Thursday

2nd Feb 2023

Dutch coalition talks lengthiest in 40 years

  • It is not unlikely that outgoing finance minister Dijsselbloem will present a budget, even though he will not be carrying it out (Photo: Ministerie van Financiën Nederland / Valerie Kuypers)

The four parties negotiating a coalition deal in the Netherlands will break a record on Friday (21 July), the 128th day since the Dutch elections.

It will be the longest period needed for a coalition deal to be concluded since the 1970s, when the longest coalition talks took 208 days.

Read and decide

Join EUobserver today

Become an expert on Europe

Get instant access to all articles — and 20 years of archives. 14-day free trial.

... or subscribe as a group

Dutch outgoing prime minister Mark Rutte, a Liberal, hopes to secure a third term. "That hope has not reduced, it may have been increased a little bit,” said Rutte.

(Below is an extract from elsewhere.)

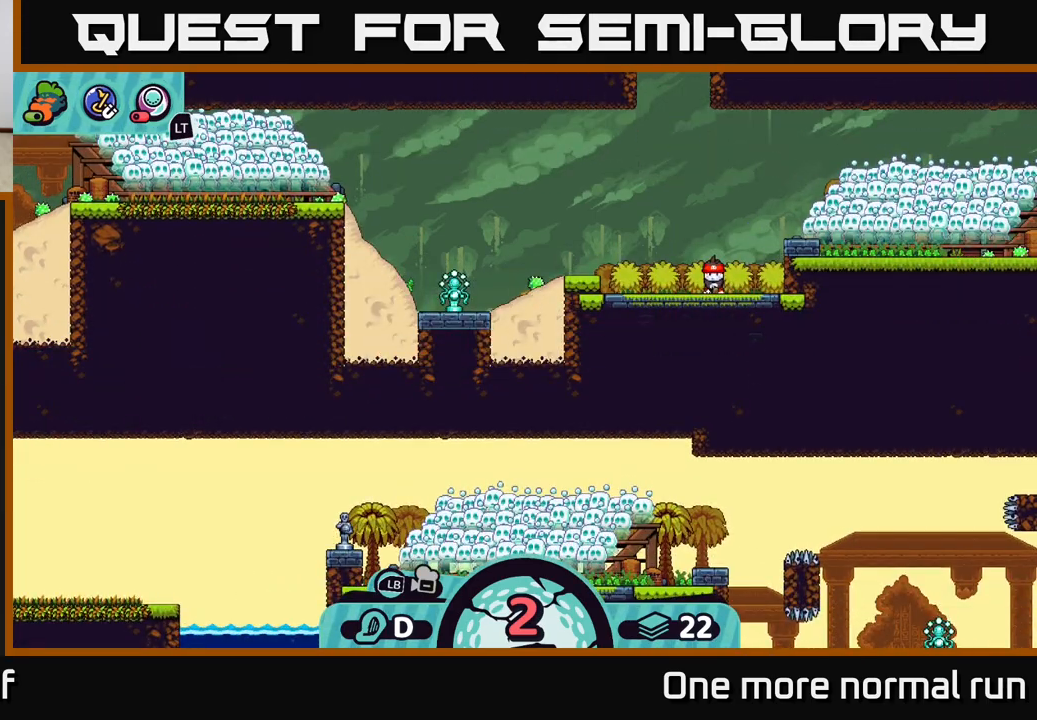
{"dt_ms": 500, "buttons": [], "left_stick": "center", "right_stick": "center", "button_events": [[283, "B", "down"], [383, "B", "up"]]}
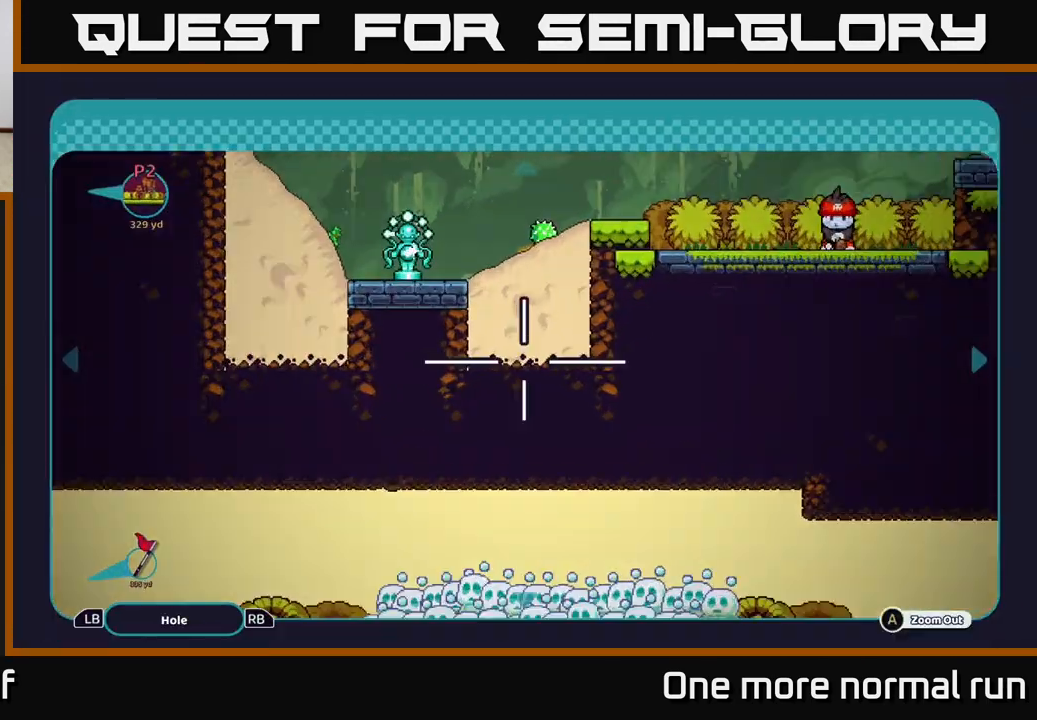
{"dt_ms": 500, "buttons": [], "left_stick": "left", "right_stick": "left", "button_events": []}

The previous post-1970s record had also been set by Rutte. His first centre-right coalition was established in 127 days, while his second was formed in just 54 days.

The current record is held by the talks leading to the 1977-1981 coalition government, led by prime minister Dries van Agt, a centre-right Christian Democrat. The so-called formation period between elections and the establishment of the government took 208 days, the longest in modern Dutch history.

The second-longest formation period was 163 days, and resulted in the 1973-1977 government with centre-left Joop den Uyl at the helm of one of the most left-wing coalitions the country has ever seen.

Fragmented parliament

The reason why the formation is taking so long this time, is that the elections in March resulted in a very fragmented parliament.

Four parties are needed for a majority.

The parties participating in the talks are: Rutte's Liberals, the centre-right Christian Democrats, the centrist liberal-democrats D66, and the ChristianUnion, an orthodox christian party with progressive views on migration and climate change, but conservative views on medical-ethical issues.

Two previous attempts at a coalition with a left-wing green party, instead of ChristianUnion, failed.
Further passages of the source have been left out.